Activity. Look through the records below and collect all lines that hold the string "white".

Extracted information.
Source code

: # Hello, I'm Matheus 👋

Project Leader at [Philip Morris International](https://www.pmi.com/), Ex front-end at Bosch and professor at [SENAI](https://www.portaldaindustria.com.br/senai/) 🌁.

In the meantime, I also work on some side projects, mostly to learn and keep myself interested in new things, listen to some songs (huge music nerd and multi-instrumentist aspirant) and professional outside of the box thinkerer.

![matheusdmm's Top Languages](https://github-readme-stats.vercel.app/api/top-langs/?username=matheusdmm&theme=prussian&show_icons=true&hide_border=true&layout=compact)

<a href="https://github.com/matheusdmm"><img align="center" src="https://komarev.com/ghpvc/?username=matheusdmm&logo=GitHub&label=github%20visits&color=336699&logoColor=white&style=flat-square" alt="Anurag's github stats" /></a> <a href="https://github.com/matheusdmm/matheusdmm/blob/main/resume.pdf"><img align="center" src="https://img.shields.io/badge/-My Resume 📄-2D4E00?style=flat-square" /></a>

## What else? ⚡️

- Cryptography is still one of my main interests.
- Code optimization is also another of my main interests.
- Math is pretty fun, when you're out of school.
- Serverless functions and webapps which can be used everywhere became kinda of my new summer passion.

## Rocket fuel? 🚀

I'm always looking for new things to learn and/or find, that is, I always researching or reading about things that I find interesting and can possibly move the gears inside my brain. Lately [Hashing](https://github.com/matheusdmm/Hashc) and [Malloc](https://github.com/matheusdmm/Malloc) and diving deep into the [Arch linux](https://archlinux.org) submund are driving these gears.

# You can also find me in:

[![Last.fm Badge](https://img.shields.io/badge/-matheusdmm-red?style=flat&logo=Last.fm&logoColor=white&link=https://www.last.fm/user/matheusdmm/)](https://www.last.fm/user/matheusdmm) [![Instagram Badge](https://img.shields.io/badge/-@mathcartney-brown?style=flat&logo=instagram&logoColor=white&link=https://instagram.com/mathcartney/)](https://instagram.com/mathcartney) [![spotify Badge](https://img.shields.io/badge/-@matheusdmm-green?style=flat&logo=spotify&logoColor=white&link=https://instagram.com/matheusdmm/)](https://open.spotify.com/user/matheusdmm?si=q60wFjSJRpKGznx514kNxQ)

Result below.
<a href="https://github.com/matheusdmm"><img align="center" src="https://komarev.com/ghpvc/?username=matheusdmm&logo=GitHub&label=github%20visits&color=336699&logoColor=white&style=flat-square" alt="Anurag's github stats" /></a> <a href="https://github.com/matheusdmm/matheusdmm/blob/main/resume.pdf"><img align="center" src="https://img.shields.io/badge/-My Resume 📄-2D4E00?style=flat-square" /></a>
[![Last.fm Badge](https://img.shields.io/badge/-matheusdmm-red?style=flat&logo=Last.fm&logoColor=white&link=https://www.last.fm/user/matheusdmm/)](https://www.last.fm/user/matheusdmm) [![Instagram Badge](https://img.shields.io/badge/-@mathcartney-brown?style=flat&logo=instagram&logoColor=white&link=https://instagram.com/mathcartney/)](https://instagram.com/mathcartney) [![spotify Badge](https://img.shields.io/badge/-@matheusdmm-green?style=flat&logo=spotify&logoColor=white&link=https://instagram.com/matheusdmm/)](https://open.spotify.com/user/matheusdmm?si=q60wFjSJRpKGznx514kNxQ)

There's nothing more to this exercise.